Eh bien c'est un autre résultat de la politique du cash management. L'Etat (ou plutôt le gouvernement) se débrouille avec ce qu'il a, décidant de ne pas avoir recours au fond de réserves pour financer le budget public.
L'Etat-Privert a voulu en faire plus, comme établir un conseil d'administration pour toutes les grandes 'boites' de l'Etat dont certaines brassent des millions (et pas seulement en gourdes) à longueur d'année.
Ce sont les banques de l'Etat (BNC, BPH), les offices d'assurances publics (ONA, OFATMA), la douane (APN), l'aéroport international (AAN), ou le fameux BMPAD (bureau de monétisation) qui se vit confier la gestion des centaines de millions de dollars du fonds Petrocaribe.
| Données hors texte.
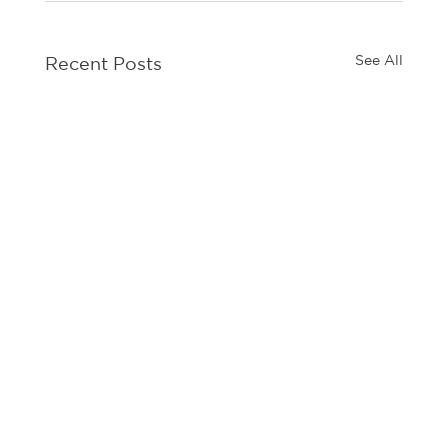
See All
Recent Posts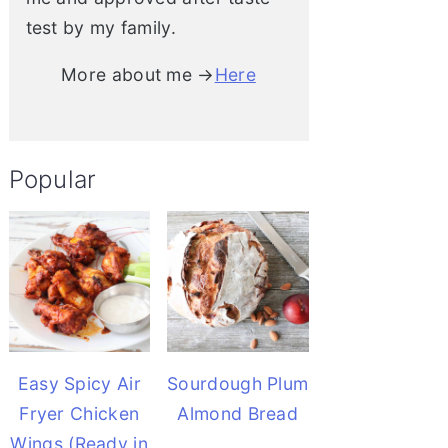
test by my family.
More about me →
Here
Popular
Easy Spicy Air
Sourdough Plum
Fryer Chicken
Almond Bread
Wings (Ready in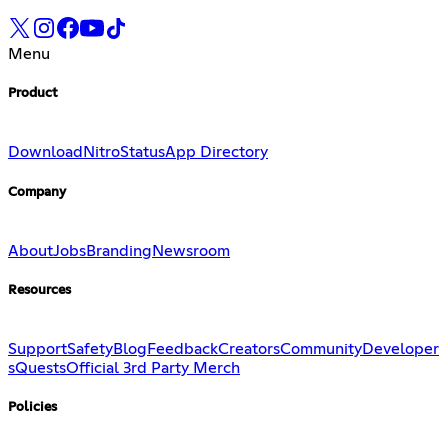
Menu
Product
Download
Nitro
Status
App Directory
Company
About
Jobs
Branding
Newsroom
Resources
Support
Safety
Blog
Feedback
Creators
Community
Developer
s
Quests
Official 3rd Party Merch
Policies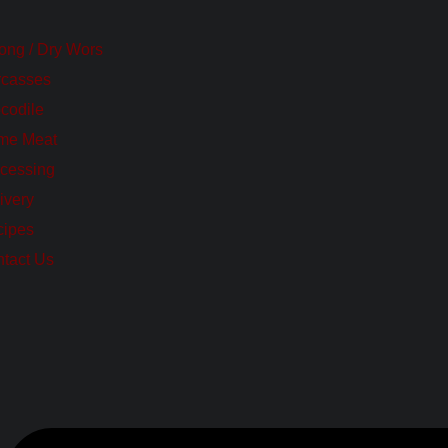
tong / Dry Wors
rcasses
codile
me Meat
cessing
ivery
cipes
tact Us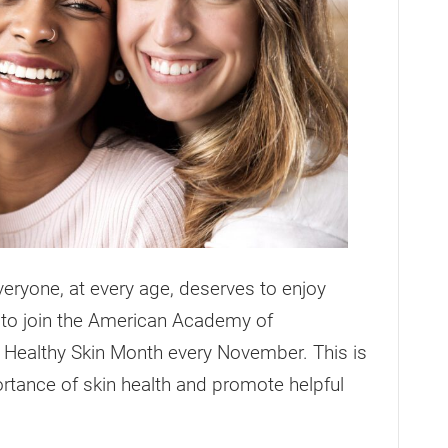
eryone, at every age, deserves to enjoy
ed to join the American Academy of
 Healthy Skin Month every November. This is
ortance of skin health and promote helpful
Certaines de ces institutions réalisent de gros profits en fin de période fiscale.
Que deviennent ces profits ?
Un conseil d'administration permettrait d'y voir un peu plus clair.
A moins d'ajouter aussi ledit conseil dans la chaine d'association de malfaiteurs. Tout est possible.
Toujours est-il que aujourd'hui voler l'Etat reste toujours possible. Mais c'est de plus en plus à vos risques et périls.
De plus le fonctionnement de l'Etat n'est plus le même et un pouvoir qui le veut, a plus de possibilités de limiter les dégâts.